Zur Aussagepsychologie der Zeugenaussage und deren Würdigung ist auf die eingehenden Untersuchungen von Ahrens, Der Beweis im Zivilprozess, 2015; Arntzen, Psychologie der Zeugenaussage, System der Glaubwürdigkeitsmerkmale, 2. Aufl. 1983; Balzer, Beweisaufnahme und Beweiswürdigung im Zivilprozess, 3. Aufl. 2011; Bender/Nack, Tatsachenfeststellung vor Gericht, Bd. 1, Glaubwürdigkeits- und Beweislehre, 1981; Bosch, Grundsatzfragen des Beweisrechts, 1963; Geipel, ZAP 2015, 1005; ders., Handbuch der Beweiswürdigung, 3. Aufl. 2017; Hohlweck, JuS 2002, 1105 und 1207; Kirchhoff, MDR 2010, 791; Meyke, NJW 1989, 2032; Miebach, NStZ-RR 2014, 233; Natter/Mohn/Hablitzel, NJOZ 2013, 1041; und Schneider, Beweis und Beweiswürdigung, 5. Aufl., Rn 917 ff.; zu verweisen.

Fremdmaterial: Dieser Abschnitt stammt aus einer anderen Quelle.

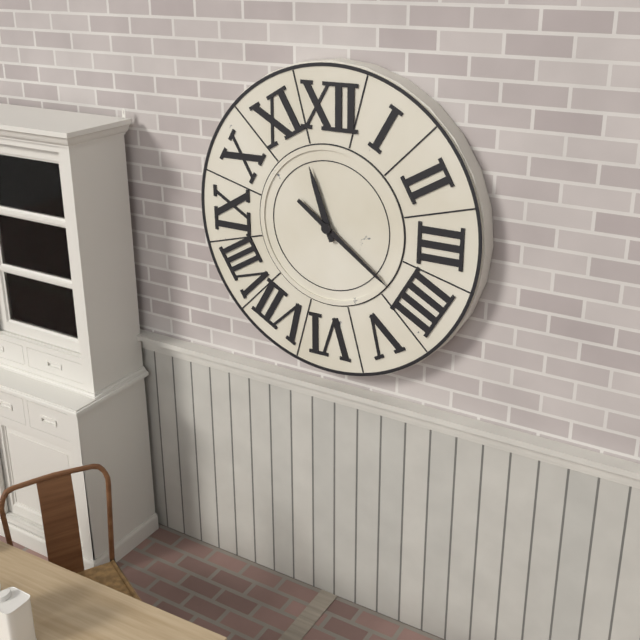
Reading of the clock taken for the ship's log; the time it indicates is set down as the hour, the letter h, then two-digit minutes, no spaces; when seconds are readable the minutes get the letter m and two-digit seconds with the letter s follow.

Hier soll nur noch ein Aspekt angesprochen werden, auf den der für Versicherungsfälle zuständige IV. Senat des BGH großen Wert legt, nämlich auf die Unterscheidung zwischen der Glaubwürdigkeit eines Zeugen und der Glaubhaftigkeit seiner Aussage. Darin wird nicht nur ein sprachlicher Unterschied gesehen, sondern der BGH[335] rügt, dass zu wenig Gewicht auf den Aspekt der Glaubwürdigkeitswürdigung gelegt wird.[336] Der Tatrichter soll die Aussage eines Zeugen nicht losgelöst davon würdigen, wie es zu dieser Aussage gekommen ist und wie sie mit seinem bisherigen Verhalten und seinen früheren Aussagen in Einklang zu bringen ist.

Welche Unterlassungen als Verfahrensfehler gerügt werden können, sei durch einen Auszug aus der nachfolgend zitierten BGH-Entscheidung aufgezeigt, bei dem es um die Frage ging, ob das Berufungsgericht das Vorbringen eines Versicherers hinreichend aufgeklärt hat, der von einem Versicherungsnehmer mit der Behauptung in Anspruch genommen worden war, beraubt worden zu sein.

BGH VersR 1991, 924:

Zitat

Z...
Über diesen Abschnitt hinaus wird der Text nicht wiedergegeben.